I'm neither a FA assistant nor a banker, and I was a relationship manager (which is totally different from a banker), and I spent about 7/8 hours of my day with my FA.

I was merely explaining my own experience with my FA (who was my essential partner, he needed me and I needed him).  I was not ripping into him, I was merely stating the truth.  Did I hurt your feelings?

What you don't realize is at my previous program, the RM was the expert profiler, and MAINTAINING that relationship with clients.  My job was to prospect, gather information, evaluate that information, create a plan, implement a plan, and monitor the plan.  My partner came in when we needed to implement a plan and a specific product was needed, and if not he was never brought in and just simply introduced. 
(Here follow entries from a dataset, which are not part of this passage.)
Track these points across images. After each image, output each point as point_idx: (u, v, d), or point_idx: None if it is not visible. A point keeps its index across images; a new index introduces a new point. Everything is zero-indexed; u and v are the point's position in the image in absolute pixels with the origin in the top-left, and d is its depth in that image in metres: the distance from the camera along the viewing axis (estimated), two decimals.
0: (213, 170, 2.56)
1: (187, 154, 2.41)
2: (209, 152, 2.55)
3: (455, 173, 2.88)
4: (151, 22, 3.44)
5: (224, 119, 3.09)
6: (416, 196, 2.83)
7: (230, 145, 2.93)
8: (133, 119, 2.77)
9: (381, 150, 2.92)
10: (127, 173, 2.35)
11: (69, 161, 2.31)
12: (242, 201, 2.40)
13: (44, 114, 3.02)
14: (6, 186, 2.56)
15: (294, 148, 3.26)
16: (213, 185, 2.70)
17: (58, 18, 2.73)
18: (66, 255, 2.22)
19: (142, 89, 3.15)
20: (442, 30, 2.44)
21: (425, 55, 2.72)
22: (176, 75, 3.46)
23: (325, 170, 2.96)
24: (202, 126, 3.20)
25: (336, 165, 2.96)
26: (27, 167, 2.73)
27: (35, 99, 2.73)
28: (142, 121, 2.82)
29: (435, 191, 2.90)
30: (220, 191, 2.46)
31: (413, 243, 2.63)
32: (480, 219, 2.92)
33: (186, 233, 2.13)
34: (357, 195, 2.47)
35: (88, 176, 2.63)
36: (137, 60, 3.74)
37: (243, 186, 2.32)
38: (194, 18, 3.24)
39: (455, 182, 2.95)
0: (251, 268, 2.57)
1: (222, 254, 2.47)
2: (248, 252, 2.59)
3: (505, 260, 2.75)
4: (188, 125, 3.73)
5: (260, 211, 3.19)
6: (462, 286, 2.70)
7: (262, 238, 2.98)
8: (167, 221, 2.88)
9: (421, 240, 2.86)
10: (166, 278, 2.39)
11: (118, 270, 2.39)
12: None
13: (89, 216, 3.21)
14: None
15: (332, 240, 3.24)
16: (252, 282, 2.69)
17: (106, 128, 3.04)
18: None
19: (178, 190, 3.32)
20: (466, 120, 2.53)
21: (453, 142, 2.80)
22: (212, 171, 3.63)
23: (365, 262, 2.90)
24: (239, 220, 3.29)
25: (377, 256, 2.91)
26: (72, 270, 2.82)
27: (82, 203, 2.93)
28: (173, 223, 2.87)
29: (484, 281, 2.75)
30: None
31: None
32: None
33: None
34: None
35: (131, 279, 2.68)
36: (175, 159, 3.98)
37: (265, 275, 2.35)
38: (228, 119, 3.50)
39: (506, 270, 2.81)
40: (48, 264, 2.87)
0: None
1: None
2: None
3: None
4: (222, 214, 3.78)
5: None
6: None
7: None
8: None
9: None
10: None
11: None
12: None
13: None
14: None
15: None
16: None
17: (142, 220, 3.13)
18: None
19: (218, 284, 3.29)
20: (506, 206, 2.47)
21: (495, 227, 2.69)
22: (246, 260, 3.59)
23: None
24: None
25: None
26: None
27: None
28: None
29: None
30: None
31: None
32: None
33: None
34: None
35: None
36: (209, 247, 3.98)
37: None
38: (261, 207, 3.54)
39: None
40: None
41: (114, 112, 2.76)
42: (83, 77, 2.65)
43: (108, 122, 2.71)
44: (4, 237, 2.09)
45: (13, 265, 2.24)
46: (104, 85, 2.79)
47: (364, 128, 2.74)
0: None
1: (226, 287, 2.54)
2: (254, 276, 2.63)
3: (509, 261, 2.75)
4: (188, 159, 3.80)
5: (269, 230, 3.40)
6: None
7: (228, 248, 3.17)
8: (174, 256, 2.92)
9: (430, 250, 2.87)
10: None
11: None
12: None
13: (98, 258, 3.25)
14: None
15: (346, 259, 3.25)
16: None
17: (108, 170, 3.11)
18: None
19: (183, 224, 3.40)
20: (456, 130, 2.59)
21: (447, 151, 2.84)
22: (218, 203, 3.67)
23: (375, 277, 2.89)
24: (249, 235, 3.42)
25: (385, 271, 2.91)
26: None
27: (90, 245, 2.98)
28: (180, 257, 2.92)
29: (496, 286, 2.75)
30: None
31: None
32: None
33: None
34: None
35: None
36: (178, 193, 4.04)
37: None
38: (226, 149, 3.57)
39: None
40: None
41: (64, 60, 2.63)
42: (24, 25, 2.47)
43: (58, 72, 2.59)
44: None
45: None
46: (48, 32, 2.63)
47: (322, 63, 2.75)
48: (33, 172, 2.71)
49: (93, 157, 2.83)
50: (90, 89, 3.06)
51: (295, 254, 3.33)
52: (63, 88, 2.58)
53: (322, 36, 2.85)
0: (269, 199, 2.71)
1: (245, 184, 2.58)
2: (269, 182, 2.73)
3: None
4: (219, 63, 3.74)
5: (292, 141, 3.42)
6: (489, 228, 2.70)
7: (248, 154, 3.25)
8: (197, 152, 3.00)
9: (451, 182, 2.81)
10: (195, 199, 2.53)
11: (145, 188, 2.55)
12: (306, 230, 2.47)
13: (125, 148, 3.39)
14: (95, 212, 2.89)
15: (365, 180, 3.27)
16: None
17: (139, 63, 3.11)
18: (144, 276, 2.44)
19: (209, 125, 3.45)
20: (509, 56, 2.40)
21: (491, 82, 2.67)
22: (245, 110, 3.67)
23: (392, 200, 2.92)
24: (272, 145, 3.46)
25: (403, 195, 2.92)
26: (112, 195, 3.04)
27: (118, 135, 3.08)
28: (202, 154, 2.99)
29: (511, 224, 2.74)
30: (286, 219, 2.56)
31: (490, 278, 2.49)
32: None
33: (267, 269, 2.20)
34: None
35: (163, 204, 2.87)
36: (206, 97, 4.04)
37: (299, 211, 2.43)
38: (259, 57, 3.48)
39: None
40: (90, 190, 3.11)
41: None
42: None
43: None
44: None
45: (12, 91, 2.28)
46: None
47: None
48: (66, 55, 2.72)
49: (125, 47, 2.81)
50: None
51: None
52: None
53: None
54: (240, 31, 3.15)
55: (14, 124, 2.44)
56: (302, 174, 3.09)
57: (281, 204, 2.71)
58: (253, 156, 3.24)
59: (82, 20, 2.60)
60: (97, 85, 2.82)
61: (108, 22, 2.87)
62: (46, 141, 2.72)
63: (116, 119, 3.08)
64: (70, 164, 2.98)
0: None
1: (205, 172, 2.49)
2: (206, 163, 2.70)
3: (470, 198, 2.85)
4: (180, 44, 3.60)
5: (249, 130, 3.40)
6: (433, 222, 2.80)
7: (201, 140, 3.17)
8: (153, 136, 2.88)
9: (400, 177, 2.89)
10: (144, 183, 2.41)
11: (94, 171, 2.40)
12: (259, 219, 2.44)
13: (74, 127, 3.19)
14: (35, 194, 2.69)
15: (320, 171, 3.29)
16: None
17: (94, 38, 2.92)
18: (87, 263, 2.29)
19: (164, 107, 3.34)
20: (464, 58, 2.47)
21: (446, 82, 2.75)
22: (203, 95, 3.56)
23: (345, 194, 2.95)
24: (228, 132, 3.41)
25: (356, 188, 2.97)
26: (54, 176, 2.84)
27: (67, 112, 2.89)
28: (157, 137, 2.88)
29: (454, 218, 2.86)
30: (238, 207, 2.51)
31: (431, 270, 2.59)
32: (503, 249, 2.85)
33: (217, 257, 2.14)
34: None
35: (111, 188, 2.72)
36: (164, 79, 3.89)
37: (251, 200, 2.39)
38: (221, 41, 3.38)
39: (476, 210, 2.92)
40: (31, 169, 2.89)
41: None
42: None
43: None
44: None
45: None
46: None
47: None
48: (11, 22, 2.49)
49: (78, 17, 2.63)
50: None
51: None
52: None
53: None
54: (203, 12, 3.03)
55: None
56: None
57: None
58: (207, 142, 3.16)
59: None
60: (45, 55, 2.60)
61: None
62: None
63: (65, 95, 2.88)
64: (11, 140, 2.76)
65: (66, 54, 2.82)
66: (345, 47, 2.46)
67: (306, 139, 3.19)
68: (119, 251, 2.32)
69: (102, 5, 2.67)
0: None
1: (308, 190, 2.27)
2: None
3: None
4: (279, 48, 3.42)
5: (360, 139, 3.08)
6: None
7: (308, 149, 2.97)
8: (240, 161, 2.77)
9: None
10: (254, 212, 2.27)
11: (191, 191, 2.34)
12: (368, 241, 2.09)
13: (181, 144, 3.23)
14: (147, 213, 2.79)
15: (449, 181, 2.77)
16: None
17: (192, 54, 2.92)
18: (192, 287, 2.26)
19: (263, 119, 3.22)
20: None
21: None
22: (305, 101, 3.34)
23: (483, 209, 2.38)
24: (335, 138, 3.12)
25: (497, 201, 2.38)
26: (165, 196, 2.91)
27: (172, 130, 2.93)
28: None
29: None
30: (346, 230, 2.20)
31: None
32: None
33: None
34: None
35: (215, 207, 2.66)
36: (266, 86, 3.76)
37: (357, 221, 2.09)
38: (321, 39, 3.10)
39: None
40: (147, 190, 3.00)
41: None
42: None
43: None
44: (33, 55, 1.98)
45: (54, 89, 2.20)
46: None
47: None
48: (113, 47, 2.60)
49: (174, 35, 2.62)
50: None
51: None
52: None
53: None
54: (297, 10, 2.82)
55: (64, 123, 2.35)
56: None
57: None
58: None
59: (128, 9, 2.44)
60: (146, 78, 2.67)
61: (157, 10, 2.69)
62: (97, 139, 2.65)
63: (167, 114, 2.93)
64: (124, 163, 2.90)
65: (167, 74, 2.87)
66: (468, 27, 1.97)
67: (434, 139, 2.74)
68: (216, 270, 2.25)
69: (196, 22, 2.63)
I apologize if I offended you some how but I was merely giving my point of view.  I hope you feel better.

Dec 8, 2010 11:29 am

I worked banks from 1997 until 2009. I didn't see much diff in the type of client, or broker, compared to my wire days from 92-97. From indy, wire, to bank, there are extremely qualified people, and very unqualified people. What I would say to anyone, is that only 1/3 of the folks in our biz actually care about; the markets, clients, long term career. Now, I would agree that some bank programs are better/worse than others. For sure...

Dec 8, 2010 10:37 pm

Newregrep

You seem to be contridicting yourself.  First you say "I'm sure there are bank advisors who are competent, but they are RARE" and then claim you have nothing against FA's and yours in particular.  As with anyone who is proud of what they do and have pride in there work I will gladly stick up for my fellow FA's when a glorified bank secretary is posting online how is last FA is incompetent as are most bank FA's.  That simple is not true.  Like bigfire stated there are good and bad with every company, like almost every industry including doctors.  For you to state that before you have proven yourself in this business is premature.  Put in a couple years of having success and then I would respect your opinion then.  The problem with that is after you put in a couple years you will probably have a new found respect for your former FA and what her accomplished and probably understand his flaws after you make similar mistakes.  I hope you do well as an FA, I would never wish someone to fail, but it is a tough gig making it at Merrill or any other firm.  After you put in almost 8 years in this business as I have you will learn the answer to your last question if you hurt my feelings.  This business toughens you up enough where it takes more than a forum post to hurt your feelings.

Dec 9, 2010 12:46 pm

LA,

I just don't see how my statement is going after FAs.  Perhaps, I should have spelled out "in my experience and in my humble point of view, there are not enough competent FA's in NYC region at a bank program".  It's simply my experience, and that is all I'm expressing.  Afterall, isn't that what this forum is for?

My previous FA knows he's lucky, and he really does not know much outside of 1 fund, Fixed Annuity, VA, and 1 managed account.  Why? I have worked with him for a long time and we are good friends.  He's actually a bright person, extremely book smart and street smart, just not very knowledgable with his field.  But he's smart enough to play the game to get a great cluster of branches with a niche market. 

You seem to say you grew a thick skin, but you are upset about my statements.  I never had malicious intent in my statement towards FAs.  But you took it personally, you remind me of a girl I used to date.  There was one time I said, " Even with today's standards, I think it's still tough for a woman to make it high in the corporate world".  She reacted by lashing out on me saying, " WOMEN ARE EQUAL AS MEN!!!, DON'T PUT WOMEN DOWN".  Never in my sentence did I put anyone down, it was an objective opinion, but she took it to heart. Why? becase she's sensitive and insecure.

To call a relationship manager a glorified banking assistant goes to show your ignorance, and your inability to absorb information even after I told you about the functionality of a RM.

As I stated, I have a great deal of respect for FAs or for anyone who has their own practice of any kind of business.  LA, I do thank you for your kind words towards the end of your post, hopefully I can succeed as a FA.